This situation

Nov 18, 2013, 2:00 pm4:00 pm
Lewis Center for the Arts - 185 Nassau Street (Room 301)


Event Description

This situation will be open from 2 pm to 6 pm, Monday, November 18 to Wednesday, November 20; 12 pm to 4 pm on Thursday, November 21; and 12 pm to 6 pm on Friday, November 22. No tickets or reservations are necessary. You can stay as long as you like and visit as often as you like.

This situation is akin to a contemporary salon. Drawing from quotations selected by Sehgal from 500 years of thought, players discuss among themselves and with the visitors such issues as the aesthetics of existence and the implications of moving from a society of lack to one of abundance. Since its New York premier at the Marian Goodman Gallery in 2007, This situation has been produced in galleries and museums around the world. Its week at Princeton will be the first time that it has taken place in an academic setting, and this new setting will test the relationship between the discourses of the university, and the emergent conversations that are the substance of Sehgal’s work. The week will also include a symposium that will gather visiting scholars and critics, together with some of the interpreters in the piece, to reflect with Asad Raza—Sehgal’s collaborator, who will be installing the piece at Princeton—on what it means to locate the conversation of This situation in the heart of a university. All are invited, and particularly encouraged to visit This situation on one of the previous afternoons.
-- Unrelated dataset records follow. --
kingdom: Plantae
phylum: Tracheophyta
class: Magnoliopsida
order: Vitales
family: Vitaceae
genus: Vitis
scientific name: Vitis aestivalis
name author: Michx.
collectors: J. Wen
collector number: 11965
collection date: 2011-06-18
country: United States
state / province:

Art and School: A Symposium will be held on Thursday, November 21, at 4:30 PM in Betts Auditorium in the School of Architecture.

Tino Sehgal, who was born in Britain in 1976 and lives in Berlin, creates what he calls “constructed situations,” choreographed gestures and spoken instructions that are acted out by “players” and “interpreters” in museum and gallery contexts. Explicitly not performances, they are ordinarily on view continuously during a museum’s opening hours over a period of at least six  weeks. The conceptual nature of his practice grows out of an investigation into what constitutes a work of art and a crystallization of the art experience, which for Sehgal entails a direct engagement, in the here and now, between visitors and players in carefully choreographed situations. The visitor is conceived as a fundamental part of the work and may, if he/ she chooses to participate, dramatically alter its unfolding.

The immateriality of Sehgal’s work stems from an antipathy to the object and a political conviction about the excessive proliferation of goods in Western society. He ordinarily locates it  specifically within a museum context which he considers a microcosm of our economic reality. (The translation of This situation to a university represents an important experiment.) Sehgal, whose training is in dance and political economics, places economics at the heart of his practice: “My big question, which I think is the question of my generation, is that the way we produce nowadays, the social form of economic organization, is not going to be able to persist, and we are going to be measured against the question of how we are able to adjust to that.”

In keeping with Sehgal’s strict opposition to manufacturing objects, the process of acquiring one of his works ordinarily consists in a purely oral transaction involving the artist or one of his representatives, the director, curators and registrar of the museum, and a lawyer. The conditions of acquisition and installation are recited and committed to memory by all present, the price is discussed and when both parties are in agreement, there is a handshake. No paper documentation accompanies the acquisition. Conditions of presentation include the remuneration of all players and a strict refusal of video or photographic documentation, printed press releases, catalogues, labels or didactic panels.

Tino Sehgal’s most recent pieces are This variation, which was presented at Documenta (13) in Kassel, Germany this past summer, and These associations, in which seventy players filled the immense Turbine Hall of Tate Modern in London. He has had major solo exhibitions at  the Guggenheim Museum in New York, ICA in London and Walker Art Center in Minneapolis, and represented Germany at the 2005 Venice Biennale; at the 2013 Biennale, he won the Golden Lion for the best artist in the International Exhibition The Encyclopedic Palace.